▶ Your task: Reproduce the data word for word, starting at the line that contains "Montrer à l’autre" and ending at the line that contains "MOŽDA VAM SE SVIDI", leaving out the pictures.

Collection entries
+--

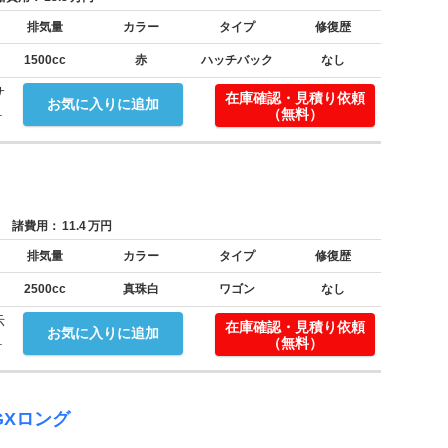
排気量
カラー
タイプ
修復歴
1500cc
赤
ハッチバック
なし
サ
在庫確認・見積り依頼
お気に入りに追加
.
（無料）
諸費用：
11.4
万円
排気量
カラー
タイプ
修復歴
2500cc
真珠白
ワゴン
なし
示
在庫確認・見積り依頼
お気に入りに追加
.
（無料）
GXロング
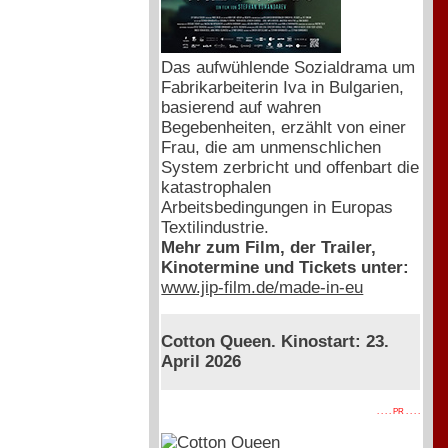
Das aufwühlende Sozialdrama um
Fabrikarbeiterin Iva in Bulgarien,
basierend auf wahren
Begebenheiten, erzählt von einer
Frau, die am unmenschlichen
System zerbricht und offenbart die
katastrophalen
Arbeitsbedingungen in Europas
Textilindustrie.
Mehr zum Film, der Trailer,
Kinotermine und Tickets unter:
www.jip-film.de/made-in-eu
Cotton Queen. Kinostart: 23.
April 2026
. . . . PR . . . .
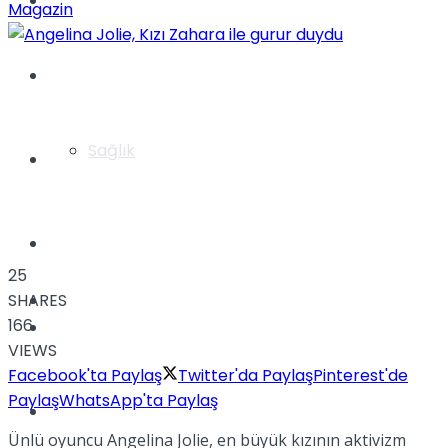
Yaşam
Magazin
Türkiye
Sağlık
Müzik
Sinema
25
SHARES
TV
166
Tatil
VIEWS
Facebook'ta Paylaş
Twitter'da Paylaş
Pinterest'de
Paylaş
WhatsApp'ta Paylaş
Spor
Ünlü oyuncu Angelina Jolie, en büyük kızının aktivizm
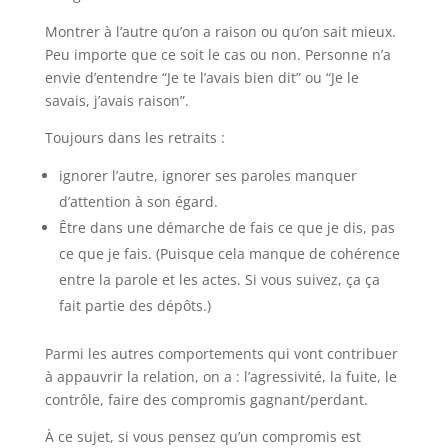
Montrer à l’autre qu’on a raison ou qu’on sait mieux.
Peu importe que ce soit le cas ou non. Personne n’a
envie d’entendre “Je te l’avais bien dit” ou “Je le
savais, j’avais raison”.
Toujours dans les retraits :
ignorer l’autre, ignorer ses paroles manquer
d’attention à son égard.
Être dans une démarche de fais ce que je dis, pas
ce que je fais. (
Puisque cela manque de cohérence
entre la parole et les actes. Si vous suivez, ça ça
fait partie des dépôts.)
Parmi les autres comportements qui vont contribuer
à appauvrir la relation, on a : l’agressivité, la fuite, le
contrôle, faire des compromis gagnant/perdant.
À ce sujet, si vous pensez qu’un compromis est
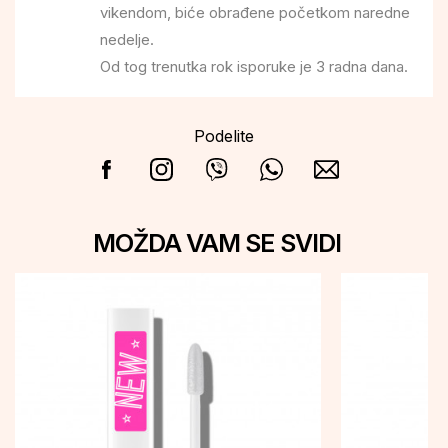
vikendom, biće obrađene početkom naredne
nedelje.
Od tog trenutka rok isporuke je 3 radna dana.
Podelite
MOŽDA VAM SE SVIDI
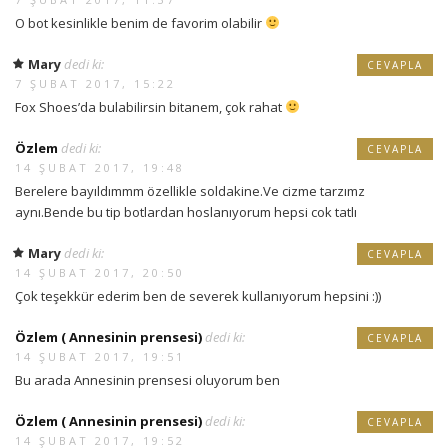
O bot kesinlikle benim de favorim olabilir
Mary
dedi ki:
CEVAPLA
7 ŞUBAT 2017, 15:22
Fox Shoes’da bulabilirsin bitanem, çok rahat
Özlem
dedi ki:
CEVAPLA
14 ŞUBAT 2017, 19:48
Berelere bayıldımmm özellikle soldakine.Ve cizme tarzımz
aynı.Bende bu tip botlardan hoslanıyorum hepsi cok tatlı
Mary
dedi ki:
CEVAPLA
14 ŞUBAT 2017, 20:50
Çok teşekkür ederim ben de severek kullanıyorum hepsini :))
Özlem ( Annesinin prensesi)
dedi ki:
CEVAPLA
14 ŞUBAT 2017, 19:51
Bu arada Annesinin prensesi oluyorum ben
Özlem ( Annesinin prensesi)
dedi ki:
CEVAPLA
14 ŞUBAT 2017, 19:52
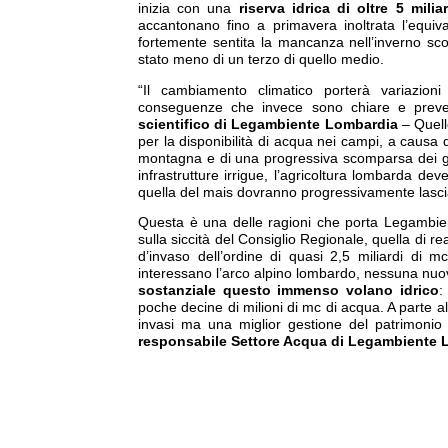
inizia con una
riserva idrica di oltre 5 mili
accantonano fino a primavera inoltrata l’equiva
fortemente sentita la mancanza nell’inverno sc
stato meno di un terzo di quello medio.
“Il cambiamento climatico porterà variazioni
conseguenze che invece sono chiare e preve
scientifico di Legambiente Lombardia
– Quell
per la disponibilità di acqua nei campi, a causa
montagna e di una progressiva scomparsa dei ghia
infrastrutture irrigue, l’agricoltura lombarda d
quella del mais dovranno progressivamente lascia
Questa è una delle ragioni che porta Legambiente
sulla siccità del Consiglio Regionale, quella di r
d’invaso dell’ordine di quasi 2,5 miliardi di mc
interessano l’arco alpino lombardo, nessuna nu
sostanziale questo immenso volano idrico
:
poche decine di milioni di mc di acqua. A parte 
invasi ma una miglior gestione del patrimonio d
responsabile Settore Acqua di Legambiente 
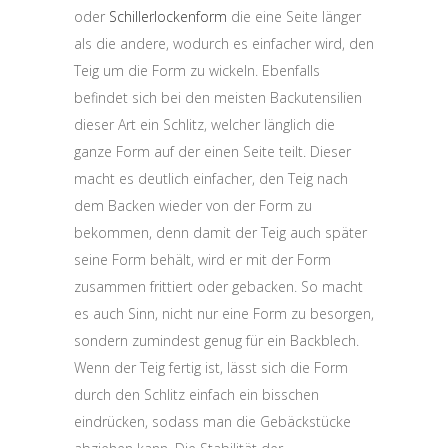
oder
Schillerlockenform
die eine Seite länger
als die andere, wodurch es einfacher wird, den
Teig um die Form zu wickeln. Ebenfalls
befindet sich bei den meisten Backutensilien
dieser Art ein Schlitz, welcher länglich die
ganze Form auf der einen Seite teilt. Dieser
macht es deutlich einfacher, den Teig nach
dem Backen wieder von der Form zu
bekommen, denn damit der Teig auch später
seine Form behält, wird er mit der Form
zusammen frittiert oder gebacken. So macht
es auch Sinn, nicht nur eine Form zu besorgen,
sondern zumindest genug für ein Backblech.
Wenn der Teig fertig ist, lässt sich die Form
durch den Schlitz einfach ein bisschen
eindrücken, sodass man die Gebäckstücke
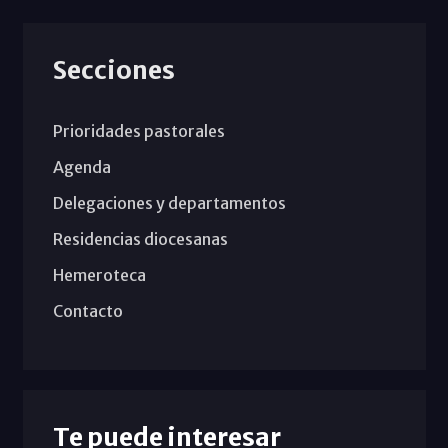
Secciones
Prioridades pastorales
Agenda
Delegaciones y departamentos
Residencias diocesanas
Hemeroteca
Contacto
Te puede interesar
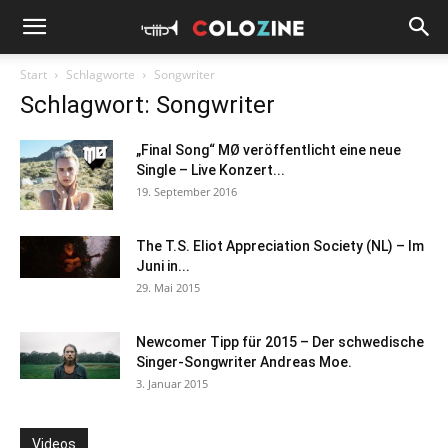
Start
Schlagworte
Songwriter
Schlagwort: Songwriter
„Final Song“ MØ veröffentlicht eine neue
Single – Live Konzert...
19. September 2016
The T.S. Eliot Appreciation Society (NL) – Im
Juni in...
29. Mai 2015
Newcomer Tipp für 2015 – Der schwedische
Singer-Songwriter Andreas Moe.
3. Januar 2015
Videos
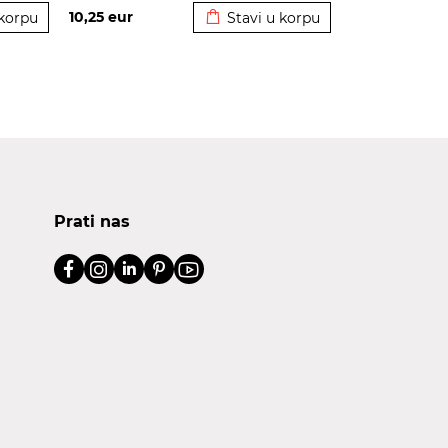
10,25
eur
 korpu
Stavi u korpu
Prati nas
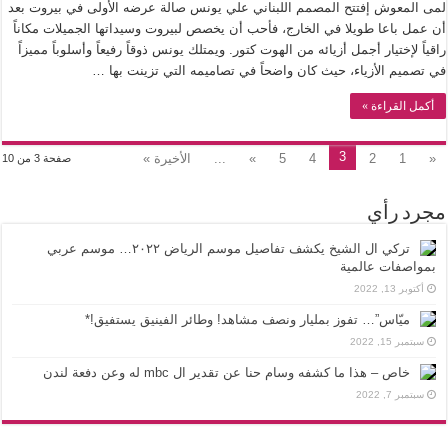
لمى المعوش إفتتح المصمم اللبناني علي يونس صالة عرضه الأولى في بيروت بعد
أن عمل باعا طويلا في الخارج، فأحب أن يخصص لبيروت وسيداتها الجميلات مكاناً
راقياً لإختيار أجمل أزيائه من الهوت كتور. ويمتلك يونس ذوقاً رفيعاً وأسلوباً مميزاً
في تصميم الأزياء، حيث كان واضحاً في تصاميمه التي تزينت بها …
أكمل القراءة »
3
«
1
2
4
5
»
...
الأخيرة »
صفحة 3 من 10
مجرد رأي
تركي ال الشيخ يكشف تفاصيل موسم الرياض ٢٠٢٢… موسم عربي
بمواصفات عالمية
أكتوبر 13, 2022
ميّاس”… تفوز بمليار ونصف مشاهد! وطائر الفينيق يستفيق!*
سبتمبر 15, 2022
خاص – هذا ما كشفه وسام حنا عن تقدير ال mbc له وعن دفعة لندن
سبتمبر 7, 2022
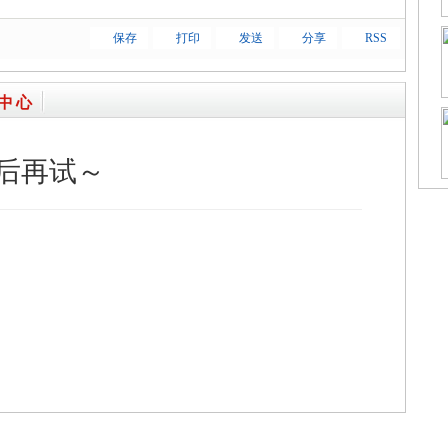
保存
打印
发送
分享
RSS
中心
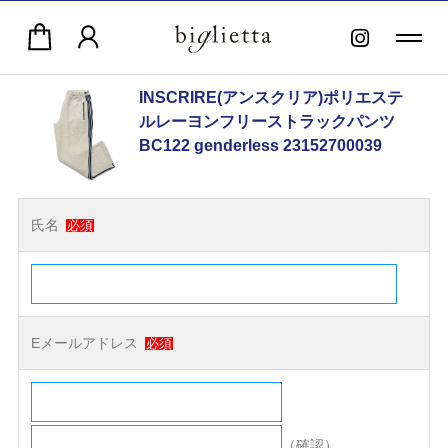
INSCRIRE(アンスクリア)ポリエステ
ルレーヨンフリーストラックパンツ
BC122 genderless 23152700039
氏名
必須
Eメールアドレス
必須
（確認）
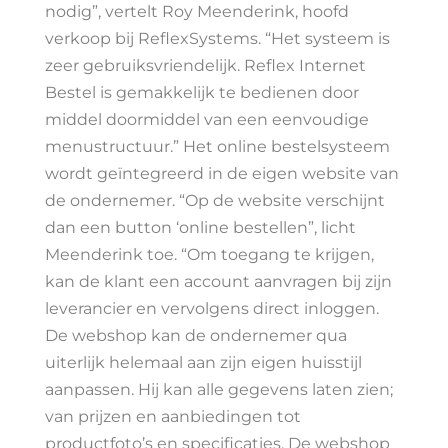
nodig”, vertelt Roy Meenderink, hoofd
verkoop bij ReflexSystems. “Het systeem is
zeer gebruiksvriendelijk. Reflex Internet
Bestel is gemakkelijk te bedienen door
middel doormiddel van een eenvoudige
menustructuur.” Het online bestelsysteem
wordt geïntegreerd in de eigen website van
de ondernemer. “Op de website verschijnt
dan een button ‘online bestellen”, licht
Meenderink toe. “Om toegang te krijgen,
kan de klant een account aanvragen bij zijn
leverancier en vervolgens direct inloggen.
De webshop kan de ondernemer qua
uiterlijk helemaal aan zijn eigen huisstijl
aanpassen. Hij kan alle gegevens laten zien;
van prijzen en aanbiedingen tot
productfoto’s en specificaties. De webshop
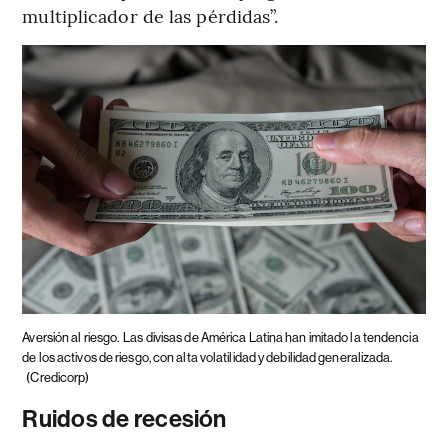
multiplicador de las pérdidas”.
Aversión al riesgo.
Las divisas de América Latina han imitado la tendencia
de los activos de riesgo, con alta volatilidad y debilidad generalizada.
(Credicorp)
Ruidos de recesión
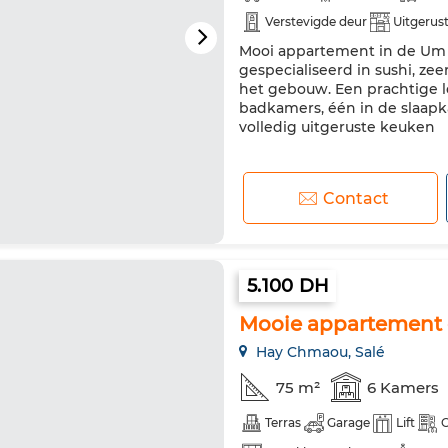
Verstevigde deur
Uitgerus
Mooi appartement in de Um 
gespecialiseerd in sushi, zeer
het gebouw. Een prachtige 
badkamers, één in de slaap
volledig uitgeruste keuken
Contact
5.100 DH
Mooie appartement
Hay Chmaou, Salé
75 m²
6 Kamers
Terras
Garage
Lift
C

+--

▶ Task response:
Montrer à l’autre qu’on a raison ou qu’on sait mieux.
Peu importe que ce soit le cas ou non. Personne n’a
envie d’entendre “Je te l’avais bien dit” ou “Je le
savais, j’avais raison”.
Toujours dans les retraits :
ignorer l’autre, ignorer ses paroles manquer
d’attention à son égard.
Être dans une démarche de fais ce que je dis, pas
ce que je fais. (
Puisque cela manque de cohérence
entre la parole et les actes. Si vous suivez, ça ça
fait partie des dépôts.)
Parmi les autres comportements qui vont contribuer
à appauvrir la relation, on a : l’agressivité, la fuite, le
contrôle, faire des compromis gagnant/perdant.
À ce sujet, si vous pensez qu’un compromis est
vikendom, biće obrađene početkom naredne
nedelje.
Od tog trenutka rok isporuke je 3 radna dana.
Podelite
MOŽDA VAM SE SVIDI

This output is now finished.